Developed by GlassPoint Solar, the project focuses the sun’s energy with the use of lightweight, reflective mirrors to boil produced water that is then fed directly into PDO’s existing steam distribution network and used as a thermal EOR method to extract heavy oil.
Unlike traditional solar-steam projects, GlassPoint installs the bulk of its equipment inside a glasshouse. By protecting its mirrors from the harsh desert environment, in particular the sandstorms, the company is able to use more lightweight mirrors and equipment.
This means that an operator does not have to rely on heavy steel and concrete installations to ground what is effectively a field of metallic sails against the wind.
“We cost about a third of a conventional oil site trough, one third of the capital expenditure,” says Rod MacGregor, CEO and founder of Glasspoint.
“The weight of the mirror system is a tenth of that, so a conventional system will be about 30 kilograms per square metre, we weight about 3 kilograms.” In the remote regions of Oman where logistics are a serious concern, such cost differentials can make a huge difference. The GlassPoint system has really emerged as a project that is perfectly suited for Oman.
“We were looking at what you need to make solar EOR successful, and you need three things. Heavy oil, abundant sunshine, and a shortage of alternative fuel. Anywhere those three things are present is a good opportunity for us,” says MacGregor.
Naturally, Oman has all three. The success of GlassPoint’s system has been recognized throughout Oman’s EOR market. The project produces a daily average of 50 tonnes of emissions-free steam that feeds directly into existing thermal EOR operations at PDO’s Amal West.
The 7MW system is in regular operation and recently passed its first performance acceptance test since coming online, exceeding contracted steam output by 10%.
“The GlassPoint system is proving it can reliably fuel thermal EOR with solar power while reducing the need to burn natural gas. This solar EOR solution provides for an economically viable and environmentally sustainable long term resource to develop Oman’s heavy oil portfolio, while saving valuable natural gas resources for use in other gas-dependent industries,” says Restucci.
By incorporating solar steam, PDO reduces the amount of natural gas used for steam injection. With Oman’s already limited supply of natural gas, this not only saves the country money, but it allows for the gas to be diverted towards industries that can create more local employment for Oman.
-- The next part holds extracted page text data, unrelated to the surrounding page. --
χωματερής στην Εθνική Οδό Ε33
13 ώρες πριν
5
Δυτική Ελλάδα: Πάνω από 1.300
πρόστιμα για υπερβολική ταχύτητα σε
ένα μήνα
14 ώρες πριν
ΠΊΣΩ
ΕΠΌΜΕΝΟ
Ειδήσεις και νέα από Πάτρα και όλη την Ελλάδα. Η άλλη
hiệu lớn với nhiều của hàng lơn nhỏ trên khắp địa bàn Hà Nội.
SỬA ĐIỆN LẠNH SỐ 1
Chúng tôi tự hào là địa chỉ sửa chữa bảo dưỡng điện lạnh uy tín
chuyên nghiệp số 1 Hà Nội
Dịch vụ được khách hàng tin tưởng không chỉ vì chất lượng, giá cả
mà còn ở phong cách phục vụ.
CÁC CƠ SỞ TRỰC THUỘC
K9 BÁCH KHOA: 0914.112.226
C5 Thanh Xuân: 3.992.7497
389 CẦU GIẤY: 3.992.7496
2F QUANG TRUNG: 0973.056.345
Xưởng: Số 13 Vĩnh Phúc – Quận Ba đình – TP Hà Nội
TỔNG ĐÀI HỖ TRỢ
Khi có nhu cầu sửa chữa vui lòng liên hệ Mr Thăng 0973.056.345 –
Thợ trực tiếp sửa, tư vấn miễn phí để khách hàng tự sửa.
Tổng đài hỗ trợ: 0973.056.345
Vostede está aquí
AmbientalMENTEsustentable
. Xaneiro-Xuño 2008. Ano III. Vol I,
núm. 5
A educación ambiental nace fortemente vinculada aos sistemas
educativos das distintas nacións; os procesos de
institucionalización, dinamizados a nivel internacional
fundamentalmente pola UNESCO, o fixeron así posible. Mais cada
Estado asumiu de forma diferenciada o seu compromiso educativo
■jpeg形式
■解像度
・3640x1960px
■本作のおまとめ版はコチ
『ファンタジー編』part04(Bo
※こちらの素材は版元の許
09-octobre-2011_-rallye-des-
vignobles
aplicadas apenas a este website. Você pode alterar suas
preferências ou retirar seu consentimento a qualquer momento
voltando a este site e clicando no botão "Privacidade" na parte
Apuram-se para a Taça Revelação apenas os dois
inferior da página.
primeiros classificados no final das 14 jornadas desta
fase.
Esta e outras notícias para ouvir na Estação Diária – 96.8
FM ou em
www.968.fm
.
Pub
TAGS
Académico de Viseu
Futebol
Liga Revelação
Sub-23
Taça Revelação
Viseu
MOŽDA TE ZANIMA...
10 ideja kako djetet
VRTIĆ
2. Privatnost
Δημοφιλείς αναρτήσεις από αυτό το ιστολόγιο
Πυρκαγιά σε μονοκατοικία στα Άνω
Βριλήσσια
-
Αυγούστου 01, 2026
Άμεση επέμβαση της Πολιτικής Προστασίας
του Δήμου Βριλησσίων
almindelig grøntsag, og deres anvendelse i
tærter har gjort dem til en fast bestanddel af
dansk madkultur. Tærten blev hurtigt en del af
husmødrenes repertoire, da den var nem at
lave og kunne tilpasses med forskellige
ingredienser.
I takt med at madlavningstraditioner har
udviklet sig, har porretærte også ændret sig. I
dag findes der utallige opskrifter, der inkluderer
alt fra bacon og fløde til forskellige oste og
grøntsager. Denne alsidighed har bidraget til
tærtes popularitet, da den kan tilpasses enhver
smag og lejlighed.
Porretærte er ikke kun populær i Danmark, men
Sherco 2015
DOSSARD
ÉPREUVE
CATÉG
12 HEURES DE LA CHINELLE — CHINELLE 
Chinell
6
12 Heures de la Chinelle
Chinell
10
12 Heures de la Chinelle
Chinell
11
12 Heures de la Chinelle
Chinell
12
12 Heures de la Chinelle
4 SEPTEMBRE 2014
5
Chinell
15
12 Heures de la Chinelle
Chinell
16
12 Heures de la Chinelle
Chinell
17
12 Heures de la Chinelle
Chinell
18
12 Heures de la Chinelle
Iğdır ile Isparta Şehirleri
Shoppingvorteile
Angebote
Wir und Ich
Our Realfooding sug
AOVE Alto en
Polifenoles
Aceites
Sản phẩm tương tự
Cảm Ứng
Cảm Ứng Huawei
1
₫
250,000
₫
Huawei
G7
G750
“You don’t burn gas to create the steam, that means the gas can be used for something else, that something else is usually job creation,” says MacGregor. “So you give the gas to a local industry and create jobs with it, you can use it for power generation, desalination, but job creation seems to be at the top of the list.”
In numbers:
– 60% Recovery Industry experts say that EOR techniques can increase oil recovery from fields to this much
– 25,000 bpd Production rates at the Harweel cluster of fields in Oman after the implementation of miscible gas injection techniques.
– 50 tonnes The GlassPoint Solar steam project in Oman is producing a daily average of this much steam.